Папа рассказывал, что часто между еще маленькими братьями происходили дискуссии, в результате которых каждый оставался при своем мнении. Так, например, показывая на икону, Коля вопрошал младшего брата: "Скажи-ка, Костя, что это?"
- Бог, - отвечал Константин.
- Нет, доска, - резюмировал Николай. Я не знаю (и не мне судить) об истинном отношении, тем более с течением жизни, Николая Павловича к философии и религии, но роли были распределены с детства, и, взрослея (и, несомненно, любя друг друга), братья этих ролей придерживались. Совсем редкими визиты к Николаю Павловичу (сначала в квартиру на Казанской, затем на Московский, 198) стали тогда, когда Алла, как большинство актрис, лишенных возможностей играть на большой сцене (это же качество я замечала за своей мамой), разыграла, при определенном количестве в том числе и посторонних гостей, какую-то импровизированную интермедию в стиле бурлеска, что не было адекватно воспринято большинством присутствовавших.

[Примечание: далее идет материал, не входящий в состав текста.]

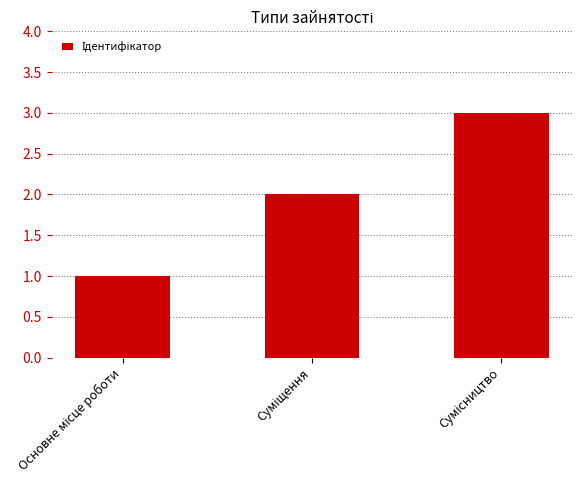

What is the difference between the maximum and minimum values?

2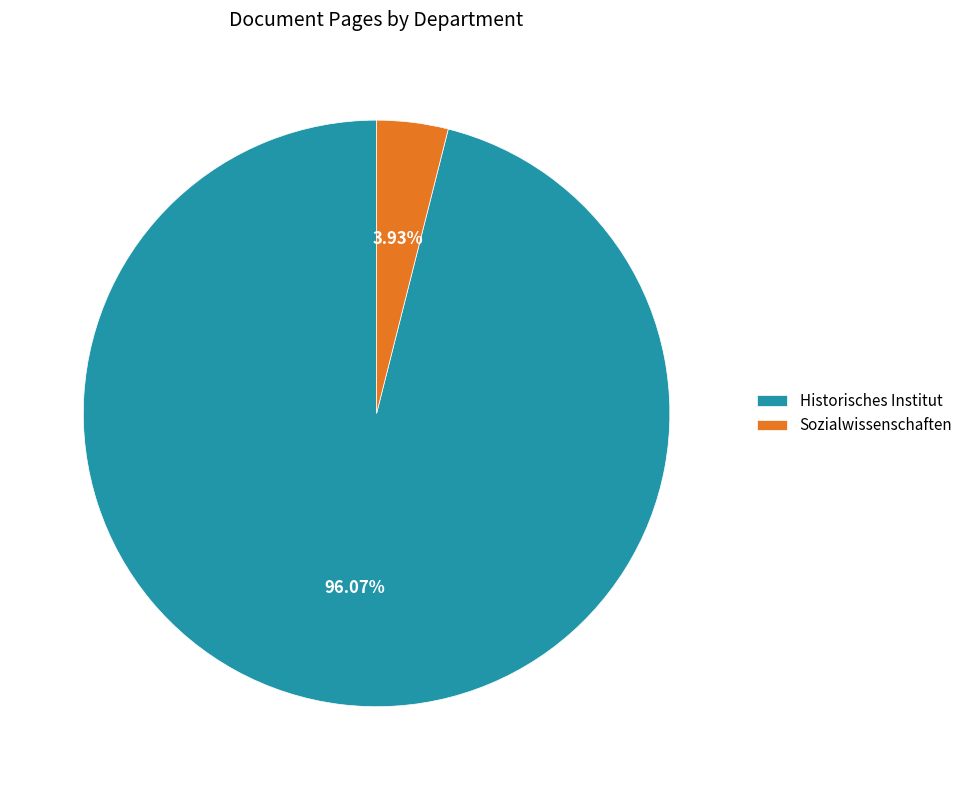

What is the smallest slice in the pie chart?

Sozialwissenschaften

Но возвращаюсь к моменту появления Аллы в нашем родительском, моем доме… Тогда мы уже жили на Зверинской, 33, куда переехали в 1959 году. Папе "улучшили" жилищные условия от студии. Помню мамины слезы и негодование вследствие того, что из крошечной коммуналки мы переезжали в большую (комната, которую предоставили отцу, была более чем в два раза больше, чем та, в которой я родилась и провела первые годы своей жизни). Но альтернативы не было, и мы переехали. У каждого члена семьи появился свой угол, своя территория. Помню огромные окна, смотревшие на противоположную сторону улицы и пугавшие своим проникновением в окна дома напротив. Главное же то, что наш дом № 33 был совсем рядом от любимых Трауготов. Примерно в этот же период они получили мастерскую на улице Блохина. И было рукой подать и до мастерской, и до любимой квартиры на углу Пушкарской и Съезжинской.